* Teks Sumber *
--------------------

Menjadi Pinokio di Tahun Politik

Menjadi Pinokio di Tahun Politik

Bagaimana sih wujud Pinokio dalam politik kita?

Menjadi Pinokio di Tahun Politik
Wujud Pinokio dalam politik kita pinocchiopolitics.com

Apabila kita cermati, dunia politik kita menunjukkan gejala yang tidak menggembirakan. Satu demi satu politisi mengeluarkan pernyataan yang bombastis dan sering kali hanya berupa kebohongan. Kita mencatat misalnya pernyataan tempe setipis ATM, tampang Boyolali, 99 % orang Indonesia hidup pas-pasan, 100 ribu hanya dapat cabai dan bawang serta pernyataan-pernyataan lain sejenis.

Tampaknya, dalam kepala politisi itu hanya ada satu prinsip: yang penting viral dulu, masalah isi dan dampaknya dipikirkan belakangan. Toh apa yang disampaikan bisa diralat, dan meminta maaf adalah hal mudah belaka. Sampai di sini, rasanya kita seperti kehilangan keindonesiaan kita. Mulut politisi menjadi sesuatu yang amat menjengkelkan. Di mana sembunyinya politisi yang dulu mengusung jargon politik adiluhung, politik bermartabat, politik berakhlak?

Pada kondisi seperti ini tiba-tiba saya teringat dongeng Pinokio yang masyhur itu. Akankah 2019 menjadi pertarungan para politisi Pinokio? Politisi yang getol menggunakan kebohongan sebagai strategi. Politisi yang tidak mencerdaskan masyarakat dan menghadirkan kegembiraan berpolitik.

Jika Pinokio setiap kali berbohong bertambah panjang hidungnya, maka setiap politisi berbohong akan bertambah panjang jejak hitam dalam karier politiknya.

Di Kompas edisi 18 November 2018 saya bertemu dengan satu tulisan yang sedikit banyak dapat menjelaskan fenomena yang berkembang akhir-akhir ini. Para politisi Pinokio itu menggunakan teknik propaganda firehouse of falsehood atau semburan kebohongan. Ciri utamanya adalah gemar memutarbalikkan logika, bicara asal-asalan, tidak malu meski melakukan keburukan (bohong). Menurut Budiman Sudjatmiko, cara serupa itu digunakan oleh Trump, Putin dan Bolsonaro (Brasil)

Saya heran, tidakkah para politisi itu ingin menang dengan cara-cara elegan? Dengan menyodorkan gagasan-gagasan yang substansial, bukan terus menerus menyemburkan omong kosong. Dengan kampanye-kampanye kreatif yang mampu menimbulkan simpati, bukan sekadar mencari perhatian bermodalkan sensasi demi sensasi.

Mau tidak mau, penguatan masyarakat harus terus dilakukan. Mereka harus berdaya, cerdas dan kritis di tahun politik yang penuh badai. Faktanya, semburan kebohongan itu menyebar di berbagai kanal, begitu cepat, terus menerus nyaris tanpa henti. Lebih-lebih ketika media sosial banyak digunakan seperti sekarang ini.

Pernyataan ketua Dewan Pers, Stanley, mestinya menjadi perhatian kita:  media sosial hanya menyampaikan informasi, adapun media konvensional menyampaikan berita. Jika tidak jeli, masyarakat bisa terjebak. Dikira semua yang tampil di media sosial adalah fakta yang harus diamini. Padahal, berbeda dengan media konvensional, tentu saja, tak ada proses verifikasi dan cover both side di media sosial.

Hari-hari ke depan, saya kira, kita seperti sedang berjalan di rimba raya dalam malam gelap. Kehati-hatian adalah kunci. Salah-salah kita bisa diterkam politisi Pinokio yang gentayangan.

--------------------

* Tujuan Latihan *
Menurut teks sumber tentang politisi Pinokio, teknik propaganda apa yang digunakan oleh para politisi Pinokio?

(Data teks hasil ekstraksi halaman)

--------------------

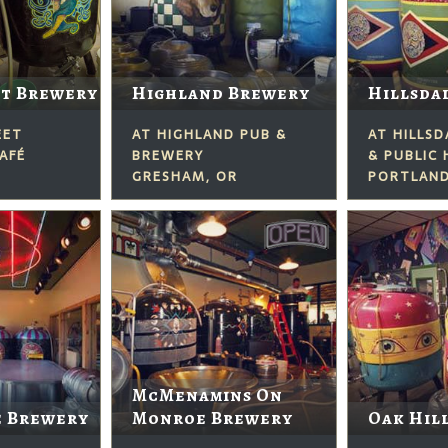
et Brewery
Highland Brewery
Hillsda
EET
AT HIGHLAND PUB &
AT HILLS
AFÉ
BREWERY
& PUBLIC
GRESHAM, OR
PORTLAND
McMenamins On
e Brewery
Monroe Brewery
Oak Hil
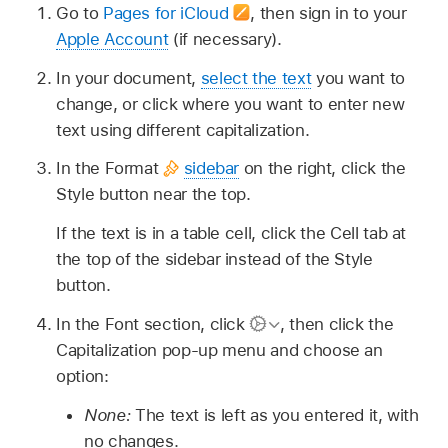
Go to
Pages for iCloud
,
then sign in to your
Apple Account
(if necessary).
In your document,
select the text
you want to
change, or click where you want to enter new
text using different capitalization.
In the Format
sidebar
on the right, click the
Style button near the top.
If the text is in a table cell, click the Cell tab at
the top of the sidebar instead of the Style
button.
In the Font section, click
,
then click the
Capitalization pop-up menu and choose an
option:
None:
The text is left as you entered it, with
no changes.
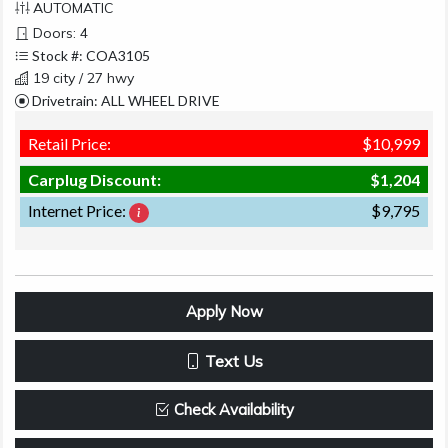
AUTOMATIC
Doors: 4
Stock #: COA3105
19 city / 27 hwy
Drivetrain: ALL WHEEL DRIVE
Retail Price:
$10,999
Carplug Discount:
$1,204
Internet Price:
$9,795
Apply Now
Text Us
Check Availability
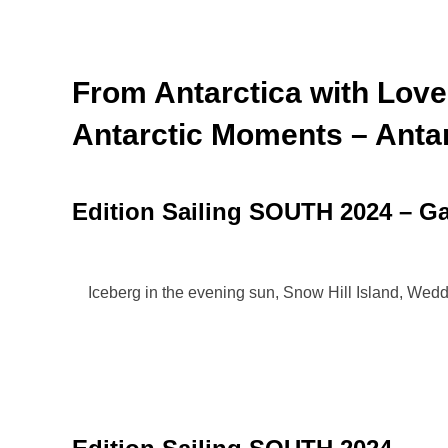
From Antarctica with Love
Antarctic Moments – Antar
Edition Sailing SOUTH 2024 – Ga
Iceberg in the evening sun, Snow Hill Island, Wed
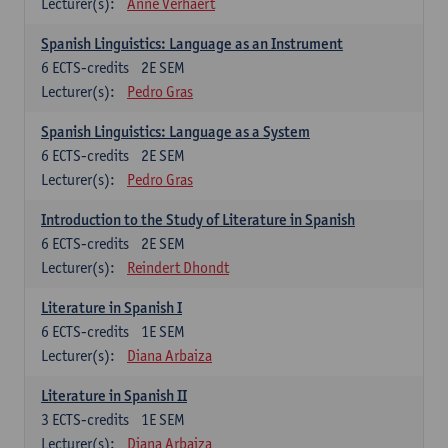
Lecturer(s):
Anne Verhaert
Spanish Linguistics: Language as an Instrument
6
ECTS-credits
2E SEM
Lecturer(s):
Pedro Gras
Spanish Linguistics: Language as a System
6
ECTS-credits
2E SEM
Lecturer(s):
Pedro Gras
Introduction to the Study of Literature in Spanish
6
ECTS-credits
2E SEM
Lecturer(s):
Reindert Dhondt
Literature in Spanish I
6
ECTS-credits
1E SEM
Lecturer(s):
Diana Arbaiza
Literature in Spanish II
3
ECTS-credits
1E SEM
Lecturer(s):
Diana Arbaiza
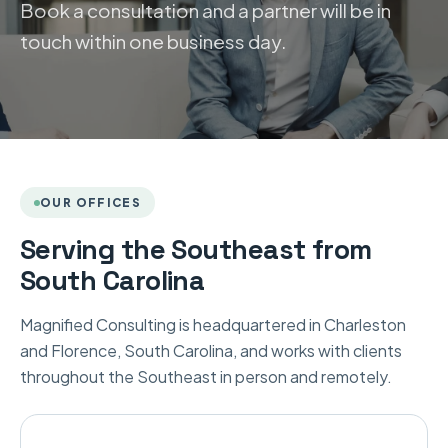
Book a consultation and a partner will be in
touch within one business day.
OUR OFFICES
Serving the Southeast from
South Carolina
Magnified Consulting is headquartered in Charleston
and Florence, South Carolina, and works with clients
throughout the Southeast in person and remotely.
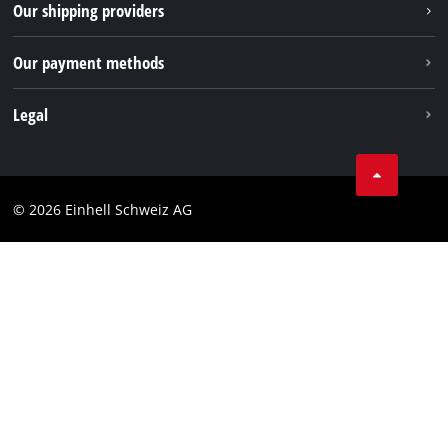
Our shipping providers
Pinterest
Our payment methods
Legal
Business Terms
Data privacy
© 2026 Einhell Schweiz AG
Imprint
Compliance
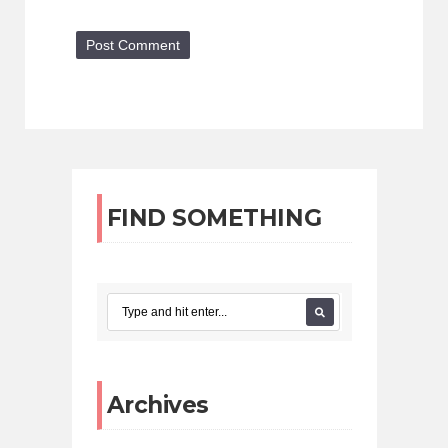
FIND SOMETHING
Archives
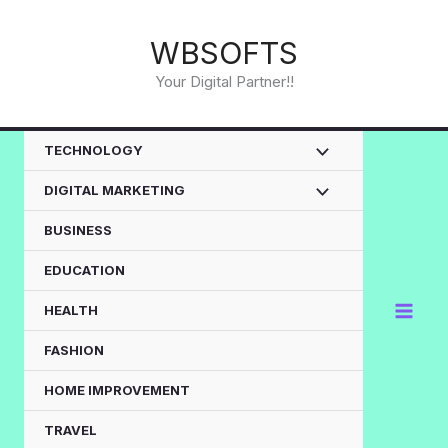
Skip
to
WBSOFTS
content
Your Digital Partner!!
TECHNOLOGY
DIGITAL MARKETING
BUSINESS
EDUCATION
HEALTH
FASHION
HOME IMPROVEMENT
TRAVEL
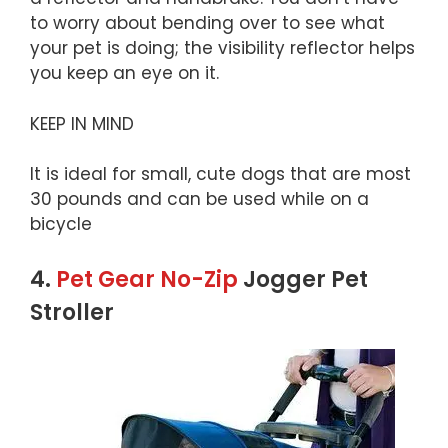
to worry about bending over to see what
your pet is doing; the visibility reflector helps
you keep an eye on it.
KEEP IN MIND
It is ideal for small, cute dogs that are most
30 pounds and can be used while on a
bicycle
4.
Pet Gear No-Zip
Jogger Pet
Stroller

--------------------

* Jawaban Tugas *
Teknik propaganda firehouse of falsehood atau semburan kebohongan.